На заднем сиденье черного «даймлера» почти не было слышно того шума, с каким шины тяжелого лимузина рассекали дождевые лужи. Эльвира Зенн неподвижно глядела в окно, на безрадостные населенные пункты в восточной Швейцарии и на немногих закутанных людей, которых судьба выгнала из дому в такой дождь.
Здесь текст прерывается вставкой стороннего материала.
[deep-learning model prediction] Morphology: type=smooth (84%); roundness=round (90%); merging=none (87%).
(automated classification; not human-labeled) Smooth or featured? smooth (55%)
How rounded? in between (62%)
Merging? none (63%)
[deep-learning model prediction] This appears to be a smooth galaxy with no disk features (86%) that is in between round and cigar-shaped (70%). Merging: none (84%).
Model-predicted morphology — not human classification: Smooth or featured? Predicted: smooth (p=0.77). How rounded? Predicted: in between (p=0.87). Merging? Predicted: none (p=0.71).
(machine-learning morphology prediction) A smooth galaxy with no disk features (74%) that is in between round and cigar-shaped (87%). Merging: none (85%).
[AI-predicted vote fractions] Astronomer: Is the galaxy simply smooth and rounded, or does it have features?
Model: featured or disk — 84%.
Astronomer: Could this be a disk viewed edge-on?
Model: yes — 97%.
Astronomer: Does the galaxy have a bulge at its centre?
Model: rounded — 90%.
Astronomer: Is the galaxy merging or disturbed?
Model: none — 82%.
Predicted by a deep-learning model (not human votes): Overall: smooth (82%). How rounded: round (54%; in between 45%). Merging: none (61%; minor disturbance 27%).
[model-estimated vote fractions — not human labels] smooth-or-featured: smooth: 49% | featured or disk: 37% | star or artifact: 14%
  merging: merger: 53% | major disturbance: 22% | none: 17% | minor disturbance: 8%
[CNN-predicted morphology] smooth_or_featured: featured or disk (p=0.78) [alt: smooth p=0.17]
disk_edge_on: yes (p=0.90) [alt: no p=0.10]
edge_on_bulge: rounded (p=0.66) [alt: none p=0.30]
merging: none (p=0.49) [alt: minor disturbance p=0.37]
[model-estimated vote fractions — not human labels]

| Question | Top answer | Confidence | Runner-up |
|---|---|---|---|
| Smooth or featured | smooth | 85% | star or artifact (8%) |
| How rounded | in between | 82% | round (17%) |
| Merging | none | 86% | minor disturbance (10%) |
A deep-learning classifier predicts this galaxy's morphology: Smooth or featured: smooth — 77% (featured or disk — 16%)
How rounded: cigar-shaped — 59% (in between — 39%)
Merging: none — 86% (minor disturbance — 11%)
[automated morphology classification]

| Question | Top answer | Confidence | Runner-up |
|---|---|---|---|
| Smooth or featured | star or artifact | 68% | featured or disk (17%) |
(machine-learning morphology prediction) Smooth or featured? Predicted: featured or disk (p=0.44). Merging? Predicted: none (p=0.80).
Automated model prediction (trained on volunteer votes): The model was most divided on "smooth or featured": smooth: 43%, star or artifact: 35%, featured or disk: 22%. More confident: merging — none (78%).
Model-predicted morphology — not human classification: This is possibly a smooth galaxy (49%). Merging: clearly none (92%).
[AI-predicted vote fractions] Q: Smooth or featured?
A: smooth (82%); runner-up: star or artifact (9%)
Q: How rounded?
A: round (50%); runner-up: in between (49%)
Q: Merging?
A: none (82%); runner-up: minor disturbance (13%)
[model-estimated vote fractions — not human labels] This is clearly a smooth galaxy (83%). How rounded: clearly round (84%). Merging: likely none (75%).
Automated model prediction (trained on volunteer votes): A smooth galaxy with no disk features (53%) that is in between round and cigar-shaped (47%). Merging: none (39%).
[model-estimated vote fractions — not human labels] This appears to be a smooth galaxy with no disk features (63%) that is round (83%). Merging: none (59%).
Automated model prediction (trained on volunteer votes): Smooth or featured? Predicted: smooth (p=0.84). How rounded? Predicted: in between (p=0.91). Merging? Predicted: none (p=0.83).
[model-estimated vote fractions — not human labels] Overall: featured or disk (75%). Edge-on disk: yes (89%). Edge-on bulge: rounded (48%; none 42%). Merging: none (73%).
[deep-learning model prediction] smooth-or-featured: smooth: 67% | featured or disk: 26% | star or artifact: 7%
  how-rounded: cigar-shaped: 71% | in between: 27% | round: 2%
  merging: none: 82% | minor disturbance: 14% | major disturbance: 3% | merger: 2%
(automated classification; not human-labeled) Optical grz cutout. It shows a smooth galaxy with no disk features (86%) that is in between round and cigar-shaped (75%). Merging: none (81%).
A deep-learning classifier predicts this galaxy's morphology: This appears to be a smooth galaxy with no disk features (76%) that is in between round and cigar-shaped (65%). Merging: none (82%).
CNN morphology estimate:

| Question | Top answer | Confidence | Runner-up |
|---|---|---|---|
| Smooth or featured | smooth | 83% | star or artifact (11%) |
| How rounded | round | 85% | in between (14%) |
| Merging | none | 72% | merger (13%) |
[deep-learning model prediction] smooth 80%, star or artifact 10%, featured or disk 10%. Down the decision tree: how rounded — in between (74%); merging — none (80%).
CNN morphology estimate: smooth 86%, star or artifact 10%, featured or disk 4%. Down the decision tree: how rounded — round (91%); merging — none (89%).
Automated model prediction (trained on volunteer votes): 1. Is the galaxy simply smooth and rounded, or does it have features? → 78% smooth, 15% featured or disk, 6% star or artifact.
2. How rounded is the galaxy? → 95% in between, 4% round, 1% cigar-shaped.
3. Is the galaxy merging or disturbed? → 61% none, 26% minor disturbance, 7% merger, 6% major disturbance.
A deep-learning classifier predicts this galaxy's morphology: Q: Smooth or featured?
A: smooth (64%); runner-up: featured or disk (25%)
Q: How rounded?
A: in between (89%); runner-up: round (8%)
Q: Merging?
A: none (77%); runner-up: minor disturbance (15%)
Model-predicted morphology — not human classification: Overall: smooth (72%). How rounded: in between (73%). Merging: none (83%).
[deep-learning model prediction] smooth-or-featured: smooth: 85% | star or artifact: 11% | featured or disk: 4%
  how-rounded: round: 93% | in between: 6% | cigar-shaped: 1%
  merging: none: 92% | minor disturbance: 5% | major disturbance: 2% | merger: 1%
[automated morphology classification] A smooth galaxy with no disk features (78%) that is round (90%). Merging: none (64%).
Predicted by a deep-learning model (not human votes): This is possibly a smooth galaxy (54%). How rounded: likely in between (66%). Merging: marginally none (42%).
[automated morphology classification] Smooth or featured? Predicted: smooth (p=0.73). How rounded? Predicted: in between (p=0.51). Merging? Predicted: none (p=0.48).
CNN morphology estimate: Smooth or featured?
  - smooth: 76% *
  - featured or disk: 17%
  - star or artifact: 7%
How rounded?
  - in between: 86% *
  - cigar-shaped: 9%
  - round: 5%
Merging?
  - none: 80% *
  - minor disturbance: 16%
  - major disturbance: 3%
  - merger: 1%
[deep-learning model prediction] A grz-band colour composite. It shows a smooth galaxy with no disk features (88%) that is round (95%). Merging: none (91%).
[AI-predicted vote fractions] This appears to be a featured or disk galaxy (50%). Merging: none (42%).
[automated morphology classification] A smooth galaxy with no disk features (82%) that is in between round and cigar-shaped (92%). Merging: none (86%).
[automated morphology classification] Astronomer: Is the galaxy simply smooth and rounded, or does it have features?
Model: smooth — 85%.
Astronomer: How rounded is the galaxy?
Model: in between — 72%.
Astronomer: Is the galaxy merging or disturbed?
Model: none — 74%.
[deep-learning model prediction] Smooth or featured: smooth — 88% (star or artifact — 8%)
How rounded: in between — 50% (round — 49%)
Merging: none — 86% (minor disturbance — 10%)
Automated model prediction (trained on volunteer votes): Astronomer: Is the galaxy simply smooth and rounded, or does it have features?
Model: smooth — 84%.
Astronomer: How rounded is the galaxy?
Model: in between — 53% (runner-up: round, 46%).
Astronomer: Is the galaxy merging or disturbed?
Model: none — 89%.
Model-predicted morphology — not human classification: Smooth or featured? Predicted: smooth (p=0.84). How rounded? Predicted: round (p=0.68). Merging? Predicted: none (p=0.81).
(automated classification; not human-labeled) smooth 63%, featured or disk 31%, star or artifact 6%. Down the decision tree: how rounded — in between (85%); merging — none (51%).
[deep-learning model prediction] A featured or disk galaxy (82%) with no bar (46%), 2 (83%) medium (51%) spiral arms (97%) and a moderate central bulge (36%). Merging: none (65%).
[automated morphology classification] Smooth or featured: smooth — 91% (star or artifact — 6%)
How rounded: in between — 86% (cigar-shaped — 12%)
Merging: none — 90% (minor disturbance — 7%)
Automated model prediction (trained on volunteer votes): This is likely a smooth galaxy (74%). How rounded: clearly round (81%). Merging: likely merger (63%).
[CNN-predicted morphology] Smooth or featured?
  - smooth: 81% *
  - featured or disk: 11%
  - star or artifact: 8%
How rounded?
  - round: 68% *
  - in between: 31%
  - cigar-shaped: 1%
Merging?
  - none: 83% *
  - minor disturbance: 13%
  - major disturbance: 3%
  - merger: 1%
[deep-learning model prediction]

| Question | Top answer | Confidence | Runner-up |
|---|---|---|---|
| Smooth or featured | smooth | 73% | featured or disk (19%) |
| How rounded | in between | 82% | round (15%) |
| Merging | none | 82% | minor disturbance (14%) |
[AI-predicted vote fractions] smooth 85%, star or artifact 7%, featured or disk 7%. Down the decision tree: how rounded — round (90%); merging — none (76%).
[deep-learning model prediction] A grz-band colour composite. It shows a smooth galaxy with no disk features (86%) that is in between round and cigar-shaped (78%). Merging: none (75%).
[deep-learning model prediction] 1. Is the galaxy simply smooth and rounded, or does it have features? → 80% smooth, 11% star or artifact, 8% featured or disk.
Шеллер не был личным шофером Эльвиры, но часто случалось так, что она вдруг без всякого предупреждения звонила ему и вызывала к себе, когда ей хотелось прогуляться. В правила игры входило и то, что она не говорила ему, куда хочет поехать. Иногда — чтобы сделать ему сюрприз, а иногда потому, что сама не знала, куда едет. Но на сей раз она, похоже, точно знала цель своей поездки. Места, которые они проезжали, были ей знакомы — Эш под Нефтенбахом, Хенггарт, Андельфинген, Трюлликон. Эльвира Зенн коротко указывала Шеллеру направление. После Базадингена, этой дыры, название которой Шеллер увидел на дорожных щитах, предупреждавших пешеходов и любителей побегать на природе об опасности энцефалитного клеща, она приказала ему свернуть на проселочную дорогу.

Еще несколько домиков и крестьянских хуторов — и асфальт закончился. Фирменный глушитель на выхлопной трубе уже дважды процарапал по колдобинам разъезженной дороги. Будка трансформатора, огороженный участок земли вокруг колодца, отведенный под водосбор, дальше лес. Шеллер взглянул в зеркало заднего вида. Эльвира только махнула рукой — поезжай вперед.